## Task instructions
Locate every line in the material below that contains the word "images" and copy those lines. Treat uppercase and lowercase as different.

Recorded data
/---

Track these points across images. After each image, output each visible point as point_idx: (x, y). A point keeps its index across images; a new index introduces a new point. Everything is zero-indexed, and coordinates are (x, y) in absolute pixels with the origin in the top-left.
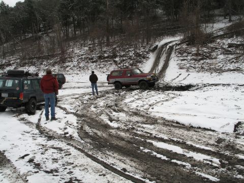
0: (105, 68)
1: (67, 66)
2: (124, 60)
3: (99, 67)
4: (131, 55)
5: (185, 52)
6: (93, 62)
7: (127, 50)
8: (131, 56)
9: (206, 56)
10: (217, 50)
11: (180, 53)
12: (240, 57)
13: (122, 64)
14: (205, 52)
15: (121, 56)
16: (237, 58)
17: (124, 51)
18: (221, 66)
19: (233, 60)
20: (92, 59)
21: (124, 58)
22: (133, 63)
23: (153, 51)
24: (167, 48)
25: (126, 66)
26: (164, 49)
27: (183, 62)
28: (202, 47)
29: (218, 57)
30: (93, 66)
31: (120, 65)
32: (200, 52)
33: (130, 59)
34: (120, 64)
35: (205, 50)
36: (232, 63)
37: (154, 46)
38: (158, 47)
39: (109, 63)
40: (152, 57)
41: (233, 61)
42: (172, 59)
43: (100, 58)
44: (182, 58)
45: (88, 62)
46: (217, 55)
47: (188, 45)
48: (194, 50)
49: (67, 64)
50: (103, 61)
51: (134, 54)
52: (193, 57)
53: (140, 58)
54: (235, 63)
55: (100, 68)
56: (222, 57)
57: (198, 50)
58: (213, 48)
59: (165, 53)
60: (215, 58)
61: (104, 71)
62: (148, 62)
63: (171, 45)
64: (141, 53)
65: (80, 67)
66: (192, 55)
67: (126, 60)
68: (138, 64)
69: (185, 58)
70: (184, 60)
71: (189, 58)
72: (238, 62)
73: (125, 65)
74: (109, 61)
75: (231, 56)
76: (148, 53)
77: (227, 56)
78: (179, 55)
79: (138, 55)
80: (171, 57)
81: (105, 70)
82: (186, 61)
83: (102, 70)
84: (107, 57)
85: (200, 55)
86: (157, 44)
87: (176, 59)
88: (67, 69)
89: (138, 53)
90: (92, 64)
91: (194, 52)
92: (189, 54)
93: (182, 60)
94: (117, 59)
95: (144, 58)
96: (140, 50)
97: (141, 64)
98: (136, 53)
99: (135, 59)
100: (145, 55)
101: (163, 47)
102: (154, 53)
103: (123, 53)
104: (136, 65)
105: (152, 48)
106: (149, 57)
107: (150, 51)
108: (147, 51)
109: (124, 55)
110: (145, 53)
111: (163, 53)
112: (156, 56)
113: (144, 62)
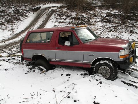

\---

## Solution to the exercise
Track these points across images. After each image, output each visible point as point_idx: (x, y). A point keeps its index across images; a new index introduces a new point. Everything is zero-indexed, and coordinates are (x, y) in absolute pixels with the origin in the top-left.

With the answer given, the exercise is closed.